_Passage for review:_
• • • •
16 February. Friday after Ash Wednesday

1st Reading: Isaiah 58:1-9

True religion contrasted to merely external observance

Shout out, do not hold back! Lift up your voice like a trumpet! Announce to my people their rebellion, to the house of Jacob their sins. Yet day after day they seek me and delight to know my ways, as if they were a nation that practiced righteousness and did not forsake the ordinance of their God; they ask of me righteous judgments, they delight to draw near to God. “Why do we fast, but you do not see? Why humble ourselves, but you do not notice?”

Look, you serve your own interest on your fast day, and oppress all your workers. Look, you fast only to quarrel and to fight and to strike with a wicked fist. Such fasting as you do today will not make your voice heard on high. Is such the fast that I choose, a day to humble oneself? Is it to bow down the head like rushes, and to lie in sackcloth and ashes? Will you call this a fast, a day acceptable to the Lord?

Is not this the fast that I choose: to loose the bonds of injustice, to undo the thongs of the yoke, to let the oppressed go free, and to break every yoke? Is it not to share your bread with the hungry, and bring the homeless poor into your house; when you see the naked, to cover them, and not to hide yourself from your own kin? Then your light shall break forth like the dawn, and your healing shall spring up quickly; your vindicator shall go before you, the glory of the Lord shall be your rear guard. Then you shall call, and the Lord will answer; you shall cry for help, and he will say, Here I am.

Responsorial Psalm (from Ps 51)

Resp./ A humbled, contrite heart, O Lord, you will not spurn

Have mercy on me, God, in your kindness.
In your compassion blot out my offence.
O wash me more and more from my guilt
and cleanse me from my sin. R./

My offences truly I know them;
my sin is always before me.
Against you, you alone, have I sinned;
what is evil in your sight I have done. R./

For in sacrifice you take no delight,
burnt offering from me you would refuse,
my sacrifice a contrite spirit.
• • • •
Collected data

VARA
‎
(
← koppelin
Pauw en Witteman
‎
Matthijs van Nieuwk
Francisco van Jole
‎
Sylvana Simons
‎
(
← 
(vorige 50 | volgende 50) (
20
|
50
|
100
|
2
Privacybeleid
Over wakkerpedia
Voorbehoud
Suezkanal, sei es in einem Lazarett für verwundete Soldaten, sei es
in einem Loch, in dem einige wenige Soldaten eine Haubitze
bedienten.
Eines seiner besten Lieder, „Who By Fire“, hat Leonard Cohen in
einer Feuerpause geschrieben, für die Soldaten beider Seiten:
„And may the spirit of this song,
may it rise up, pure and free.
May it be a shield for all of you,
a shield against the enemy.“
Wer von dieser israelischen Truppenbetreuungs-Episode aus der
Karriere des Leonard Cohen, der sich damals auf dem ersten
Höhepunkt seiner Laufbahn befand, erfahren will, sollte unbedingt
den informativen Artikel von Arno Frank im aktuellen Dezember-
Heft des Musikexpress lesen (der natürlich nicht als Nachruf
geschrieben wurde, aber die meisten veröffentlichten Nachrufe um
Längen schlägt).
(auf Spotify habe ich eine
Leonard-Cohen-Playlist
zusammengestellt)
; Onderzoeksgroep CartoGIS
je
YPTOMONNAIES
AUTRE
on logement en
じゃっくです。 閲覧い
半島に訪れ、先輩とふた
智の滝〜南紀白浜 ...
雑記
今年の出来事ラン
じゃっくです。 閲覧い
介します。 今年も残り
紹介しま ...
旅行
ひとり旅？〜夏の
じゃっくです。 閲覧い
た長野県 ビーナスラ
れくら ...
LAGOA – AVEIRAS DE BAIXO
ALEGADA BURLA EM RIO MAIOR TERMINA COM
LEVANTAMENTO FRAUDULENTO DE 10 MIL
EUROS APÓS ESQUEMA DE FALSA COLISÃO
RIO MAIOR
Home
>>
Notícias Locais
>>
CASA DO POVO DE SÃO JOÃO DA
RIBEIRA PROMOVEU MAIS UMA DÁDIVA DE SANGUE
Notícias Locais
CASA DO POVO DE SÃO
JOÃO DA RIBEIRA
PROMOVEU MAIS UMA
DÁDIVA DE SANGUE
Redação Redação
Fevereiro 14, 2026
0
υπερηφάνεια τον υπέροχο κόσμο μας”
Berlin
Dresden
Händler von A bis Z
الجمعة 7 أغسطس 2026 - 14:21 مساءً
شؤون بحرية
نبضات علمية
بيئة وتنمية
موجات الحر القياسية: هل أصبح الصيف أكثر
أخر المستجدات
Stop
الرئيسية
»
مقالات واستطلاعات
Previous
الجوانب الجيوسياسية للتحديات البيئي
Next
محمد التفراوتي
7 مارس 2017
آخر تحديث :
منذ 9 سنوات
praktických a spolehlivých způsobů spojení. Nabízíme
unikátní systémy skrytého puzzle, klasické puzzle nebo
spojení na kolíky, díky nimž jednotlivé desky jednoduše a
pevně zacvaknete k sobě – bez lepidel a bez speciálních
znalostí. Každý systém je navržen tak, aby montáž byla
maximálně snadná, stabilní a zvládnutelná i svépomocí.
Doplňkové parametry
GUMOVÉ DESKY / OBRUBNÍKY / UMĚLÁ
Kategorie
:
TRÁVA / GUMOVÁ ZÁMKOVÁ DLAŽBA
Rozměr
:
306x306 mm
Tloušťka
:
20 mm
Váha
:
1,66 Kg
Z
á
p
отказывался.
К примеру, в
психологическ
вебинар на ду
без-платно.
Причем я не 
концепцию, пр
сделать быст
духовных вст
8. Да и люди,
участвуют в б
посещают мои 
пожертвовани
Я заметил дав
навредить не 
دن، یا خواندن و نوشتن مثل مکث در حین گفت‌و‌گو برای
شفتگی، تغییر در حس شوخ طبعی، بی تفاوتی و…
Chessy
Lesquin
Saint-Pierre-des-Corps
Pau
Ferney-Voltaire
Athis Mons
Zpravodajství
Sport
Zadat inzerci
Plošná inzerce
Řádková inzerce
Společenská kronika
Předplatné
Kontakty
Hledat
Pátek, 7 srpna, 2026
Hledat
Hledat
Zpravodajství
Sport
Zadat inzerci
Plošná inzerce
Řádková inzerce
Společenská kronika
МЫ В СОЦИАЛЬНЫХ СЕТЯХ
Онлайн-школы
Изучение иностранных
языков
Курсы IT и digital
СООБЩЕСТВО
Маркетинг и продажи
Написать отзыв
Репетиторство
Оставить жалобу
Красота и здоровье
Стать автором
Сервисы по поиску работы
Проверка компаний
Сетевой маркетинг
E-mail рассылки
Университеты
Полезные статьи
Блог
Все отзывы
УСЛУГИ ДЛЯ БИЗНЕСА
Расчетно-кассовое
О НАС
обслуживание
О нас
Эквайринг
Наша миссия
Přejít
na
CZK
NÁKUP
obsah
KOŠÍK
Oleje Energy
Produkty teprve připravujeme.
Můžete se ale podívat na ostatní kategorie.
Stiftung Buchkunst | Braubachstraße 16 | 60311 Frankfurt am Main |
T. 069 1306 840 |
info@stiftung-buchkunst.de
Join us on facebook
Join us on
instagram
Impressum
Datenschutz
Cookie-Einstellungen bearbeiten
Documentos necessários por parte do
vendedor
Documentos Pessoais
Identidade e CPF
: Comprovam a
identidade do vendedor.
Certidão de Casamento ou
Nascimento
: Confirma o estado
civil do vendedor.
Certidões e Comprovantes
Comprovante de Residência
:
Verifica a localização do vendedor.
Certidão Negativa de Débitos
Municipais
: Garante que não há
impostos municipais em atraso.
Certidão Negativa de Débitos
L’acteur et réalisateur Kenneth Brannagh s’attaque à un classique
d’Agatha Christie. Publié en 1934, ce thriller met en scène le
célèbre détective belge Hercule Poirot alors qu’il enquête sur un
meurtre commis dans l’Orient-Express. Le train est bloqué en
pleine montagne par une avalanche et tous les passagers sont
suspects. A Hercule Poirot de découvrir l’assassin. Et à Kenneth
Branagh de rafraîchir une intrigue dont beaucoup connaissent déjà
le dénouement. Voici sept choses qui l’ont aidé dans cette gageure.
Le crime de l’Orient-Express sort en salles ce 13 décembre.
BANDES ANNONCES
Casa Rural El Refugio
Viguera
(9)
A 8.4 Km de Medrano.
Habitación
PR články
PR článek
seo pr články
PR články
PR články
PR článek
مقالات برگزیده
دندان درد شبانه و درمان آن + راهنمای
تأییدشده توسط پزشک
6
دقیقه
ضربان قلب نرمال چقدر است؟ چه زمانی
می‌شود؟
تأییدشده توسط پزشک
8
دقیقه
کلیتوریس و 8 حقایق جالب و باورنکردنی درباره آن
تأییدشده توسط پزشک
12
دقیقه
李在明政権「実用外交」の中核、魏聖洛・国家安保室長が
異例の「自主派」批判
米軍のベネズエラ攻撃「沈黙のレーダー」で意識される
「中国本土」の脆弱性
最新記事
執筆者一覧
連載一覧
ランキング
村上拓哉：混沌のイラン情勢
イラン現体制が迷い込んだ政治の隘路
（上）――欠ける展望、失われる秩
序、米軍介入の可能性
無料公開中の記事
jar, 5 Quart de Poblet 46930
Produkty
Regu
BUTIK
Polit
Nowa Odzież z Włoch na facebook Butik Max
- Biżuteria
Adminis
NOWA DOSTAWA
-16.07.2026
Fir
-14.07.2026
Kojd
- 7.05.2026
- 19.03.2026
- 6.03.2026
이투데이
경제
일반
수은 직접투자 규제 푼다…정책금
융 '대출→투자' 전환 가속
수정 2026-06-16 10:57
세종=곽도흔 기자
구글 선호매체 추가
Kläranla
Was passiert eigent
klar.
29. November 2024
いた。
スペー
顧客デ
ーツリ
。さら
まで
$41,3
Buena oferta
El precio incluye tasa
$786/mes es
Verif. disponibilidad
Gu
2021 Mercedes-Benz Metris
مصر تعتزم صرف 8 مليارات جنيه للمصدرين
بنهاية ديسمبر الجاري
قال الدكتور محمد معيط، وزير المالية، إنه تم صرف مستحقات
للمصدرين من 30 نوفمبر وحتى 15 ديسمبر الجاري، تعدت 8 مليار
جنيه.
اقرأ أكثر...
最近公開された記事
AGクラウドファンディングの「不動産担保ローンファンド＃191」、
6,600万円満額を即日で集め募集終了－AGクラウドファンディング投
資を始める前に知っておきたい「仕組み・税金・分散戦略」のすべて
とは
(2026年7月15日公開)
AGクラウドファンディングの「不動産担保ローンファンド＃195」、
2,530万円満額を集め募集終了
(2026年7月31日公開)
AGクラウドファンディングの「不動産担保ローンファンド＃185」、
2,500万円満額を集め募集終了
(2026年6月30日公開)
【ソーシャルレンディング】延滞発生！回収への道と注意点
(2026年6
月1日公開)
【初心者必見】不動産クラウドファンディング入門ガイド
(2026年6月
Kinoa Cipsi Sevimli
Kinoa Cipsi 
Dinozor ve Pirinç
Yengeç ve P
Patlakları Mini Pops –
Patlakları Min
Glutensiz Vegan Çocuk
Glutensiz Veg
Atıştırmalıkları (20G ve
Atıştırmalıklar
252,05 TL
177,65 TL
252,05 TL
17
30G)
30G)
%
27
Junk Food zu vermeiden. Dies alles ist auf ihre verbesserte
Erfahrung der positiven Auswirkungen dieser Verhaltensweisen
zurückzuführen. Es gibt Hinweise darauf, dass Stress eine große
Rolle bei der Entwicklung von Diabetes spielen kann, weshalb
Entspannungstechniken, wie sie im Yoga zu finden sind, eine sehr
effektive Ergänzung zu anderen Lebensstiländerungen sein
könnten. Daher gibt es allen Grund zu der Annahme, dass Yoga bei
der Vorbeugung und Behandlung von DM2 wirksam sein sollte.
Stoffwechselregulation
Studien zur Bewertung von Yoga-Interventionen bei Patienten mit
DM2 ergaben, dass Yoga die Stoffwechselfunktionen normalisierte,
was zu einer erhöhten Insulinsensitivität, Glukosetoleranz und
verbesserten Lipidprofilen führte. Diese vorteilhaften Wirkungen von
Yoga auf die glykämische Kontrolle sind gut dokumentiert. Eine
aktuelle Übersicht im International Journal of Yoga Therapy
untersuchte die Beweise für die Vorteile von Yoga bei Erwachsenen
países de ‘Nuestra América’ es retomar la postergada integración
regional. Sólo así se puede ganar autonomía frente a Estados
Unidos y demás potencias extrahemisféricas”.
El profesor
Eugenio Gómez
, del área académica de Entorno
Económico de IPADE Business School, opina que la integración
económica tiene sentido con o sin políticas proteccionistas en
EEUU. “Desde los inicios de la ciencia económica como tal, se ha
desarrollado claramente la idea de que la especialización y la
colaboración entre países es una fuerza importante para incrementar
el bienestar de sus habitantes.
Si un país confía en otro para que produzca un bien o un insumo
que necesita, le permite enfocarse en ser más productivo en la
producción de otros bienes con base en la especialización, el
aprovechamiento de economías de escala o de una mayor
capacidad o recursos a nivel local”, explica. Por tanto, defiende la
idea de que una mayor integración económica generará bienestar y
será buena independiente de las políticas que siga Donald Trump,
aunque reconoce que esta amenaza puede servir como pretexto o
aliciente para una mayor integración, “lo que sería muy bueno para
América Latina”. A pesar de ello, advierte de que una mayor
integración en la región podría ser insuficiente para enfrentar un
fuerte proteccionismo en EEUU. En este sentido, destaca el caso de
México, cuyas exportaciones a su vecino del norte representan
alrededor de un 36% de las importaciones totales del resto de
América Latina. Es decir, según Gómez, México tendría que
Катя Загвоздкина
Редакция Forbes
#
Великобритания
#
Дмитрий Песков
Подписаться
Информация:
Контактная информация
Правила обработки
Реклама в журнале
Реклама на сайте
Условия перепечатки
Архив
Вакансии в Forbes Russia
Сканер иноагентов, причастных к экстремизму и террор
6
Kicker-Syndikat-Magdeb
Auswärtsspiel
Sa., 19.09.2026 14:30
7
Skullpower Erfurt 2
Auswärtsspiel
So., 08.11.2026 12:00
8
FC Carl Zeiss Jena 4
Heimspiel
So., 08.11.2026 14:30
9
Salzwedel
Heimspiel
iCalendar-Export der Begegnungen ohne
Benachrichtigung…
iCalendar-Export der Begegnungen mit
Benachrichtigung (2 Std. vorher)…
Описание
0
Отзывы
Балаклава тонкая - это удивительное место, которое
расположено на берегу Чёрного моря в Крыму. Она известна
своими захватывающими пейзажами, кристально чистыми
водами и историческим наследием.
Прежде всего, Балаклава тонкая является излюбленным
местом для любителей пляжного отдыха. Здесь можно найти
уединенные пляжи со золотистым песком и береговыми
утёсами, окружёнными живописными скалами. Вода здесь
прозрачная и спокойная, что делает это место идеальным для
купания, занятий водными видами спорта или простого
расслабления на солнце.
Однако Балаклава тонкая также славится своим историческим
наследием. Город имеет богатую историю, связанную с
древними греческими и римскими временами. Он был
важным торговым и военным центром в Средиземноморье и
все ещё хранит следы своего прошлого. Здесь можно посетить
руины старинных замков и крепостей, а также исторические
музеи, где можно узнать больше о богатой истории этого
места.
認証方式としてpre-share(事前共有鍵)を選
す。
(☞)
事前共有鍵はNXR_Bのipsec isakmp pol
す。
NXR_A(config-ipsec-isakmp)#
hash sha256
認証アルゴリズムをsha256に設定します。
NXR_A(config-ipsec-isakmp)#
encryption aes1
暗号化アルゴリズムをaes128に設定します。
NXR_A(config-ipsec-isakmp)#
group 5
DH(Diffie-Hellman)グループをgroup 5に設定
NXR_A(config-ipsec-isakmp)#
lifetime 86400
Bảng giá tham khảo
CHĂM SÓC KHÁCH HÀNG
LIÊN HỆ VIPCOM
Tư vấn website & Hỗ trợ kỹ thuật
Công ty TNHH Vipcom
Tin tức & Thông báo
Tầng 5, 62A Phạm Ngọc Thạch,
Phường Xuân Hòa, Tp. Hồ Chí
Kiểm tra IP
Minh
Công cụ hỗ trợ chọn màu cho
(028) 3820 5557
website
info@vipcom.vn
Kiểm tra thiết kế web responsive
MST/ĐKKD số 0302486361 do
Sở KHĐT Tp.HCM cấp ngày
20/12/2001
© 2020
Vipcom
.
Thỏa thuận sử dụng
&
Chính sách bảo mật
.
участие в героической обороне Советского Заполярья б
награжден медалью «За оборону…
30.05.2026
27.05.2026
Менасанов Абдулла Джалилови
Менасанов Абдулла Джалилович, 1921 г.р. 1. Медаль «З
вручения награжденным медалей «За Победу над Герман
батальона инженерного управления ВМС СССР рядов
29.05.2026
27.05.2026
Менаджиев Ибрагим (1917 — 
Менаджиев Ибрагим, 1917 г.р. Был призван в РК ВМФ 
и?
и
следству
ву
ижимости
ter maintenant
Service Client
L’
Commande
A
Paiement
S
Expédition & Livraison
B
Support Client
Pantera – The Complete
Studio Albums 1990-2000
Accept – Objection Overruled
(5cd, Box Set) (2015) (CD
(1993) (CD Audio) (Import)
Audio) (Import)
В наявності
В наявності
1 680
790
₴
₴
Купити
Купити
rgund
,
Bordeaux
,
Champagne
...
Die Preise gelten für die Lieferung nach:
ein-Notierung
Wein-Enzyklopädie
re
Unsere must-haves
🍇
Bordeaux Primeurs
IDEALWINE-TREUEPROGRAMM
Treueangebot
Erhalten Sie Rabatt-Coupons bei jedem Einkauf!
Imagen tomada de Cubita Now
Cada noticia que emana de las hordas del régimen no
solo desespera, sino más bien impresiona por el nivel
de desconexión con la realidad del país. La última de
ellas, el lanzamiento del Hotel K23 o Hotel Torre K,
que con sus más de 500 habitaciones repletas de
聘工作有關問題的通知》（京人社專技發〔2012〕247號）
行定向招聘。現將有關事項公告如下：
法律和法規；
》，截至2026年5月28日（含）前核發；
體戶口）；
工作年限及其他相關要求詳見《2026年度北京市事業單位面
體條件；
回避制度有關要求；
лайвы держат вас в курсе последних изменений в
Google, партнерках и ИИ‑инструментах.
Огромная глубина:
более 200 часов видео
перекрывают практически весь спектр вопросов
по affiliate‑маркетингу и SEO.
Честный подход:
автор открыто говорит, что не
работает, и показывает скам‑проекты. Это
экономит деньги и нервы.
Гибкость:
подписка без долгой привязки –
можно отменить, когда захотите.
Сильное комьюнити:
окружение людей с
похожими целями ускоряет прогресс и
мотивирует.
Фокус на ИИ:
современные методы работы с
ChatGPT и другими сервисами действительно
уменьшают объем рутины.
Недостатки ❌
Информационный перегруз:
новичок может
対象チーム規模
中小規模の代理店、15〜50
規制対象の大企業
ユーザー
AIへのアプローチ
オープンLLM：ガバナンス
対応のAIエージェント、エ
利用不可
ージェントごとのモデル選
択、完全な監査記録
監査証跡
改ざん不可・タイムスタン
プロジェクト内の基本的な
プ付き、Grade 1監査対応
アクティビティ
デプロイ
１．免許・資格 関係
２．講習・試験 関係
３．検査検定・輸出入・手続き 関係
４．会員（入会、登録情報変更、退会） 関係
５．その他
• • • •
_Work instruction:_
Return the full text of the Friday after Ash Wednesday readings word for word, with nothing changed.

_Completed exercise:_
16 February. Friday after Ash Wednesday

1st Reading: Isaiah 58:1-9

True religion contrasted to merely external observance

Shout out, do not hold back! Lift up your voice like a trumpet! Announce to my people their rebellion, to the house of Jacob their sins. Yet day after day they seek me and delight to know my ways, as if they were a nation that practiced righteousness and did not forsake the ordinance of their God; they ask of me righteous judgments, they delight to draw near to God. “Why do we fast, but you do not see? Why humble ourselves, but you do not notice?”

Look, you serve your own interest on your fast day, and oppress all your workers. Look, you fast only to quarrel and to fight and to strike with a wicked fist. Such fasting as you do today will not make your voice heard on high. Is such the fast that I choose, a day to humble oneself? Is it to bow down the head like rushes, and to lie in sackcloth and ashes? Will you call this a fast, a day acceptable to the Lord?

Is not this the fast that I choose: to loose the bonds of injustice, to undo the thongs of the yoke, to let the oppressed go free, and to break every yoke? Is it not to share your bread with the hungry, and bring the homeless poor into your house; when you see the naked, to cover them, and not to hide yourself from your own kin? Then your light shall break forth like the dawn, and your healing shall spring up quickly; your vindicator shall go before you, the glory of the Lord shall be your rear guard. Then you shall call, and the Lord will answer; you shall cry for help, and he will say, Here I am.

Responsorial Psalm (from Ps 51)

Resp./ A humbled, contrite heart, O Lord, you will not spurn

Have mercy on me, God, in your kindness.
In your compassion blot out my offence.
O wash me more and more from my guilt
and cleanse me from my sin. R./

My offences truly I know them;
my sin is always before me.
Against you, you alone, have I sinned;
what is evil in your sight I have done. R./

For in sacrifice you take no delight,
burnt offering from me you would refuse,
my sacrifice a contrite spirit.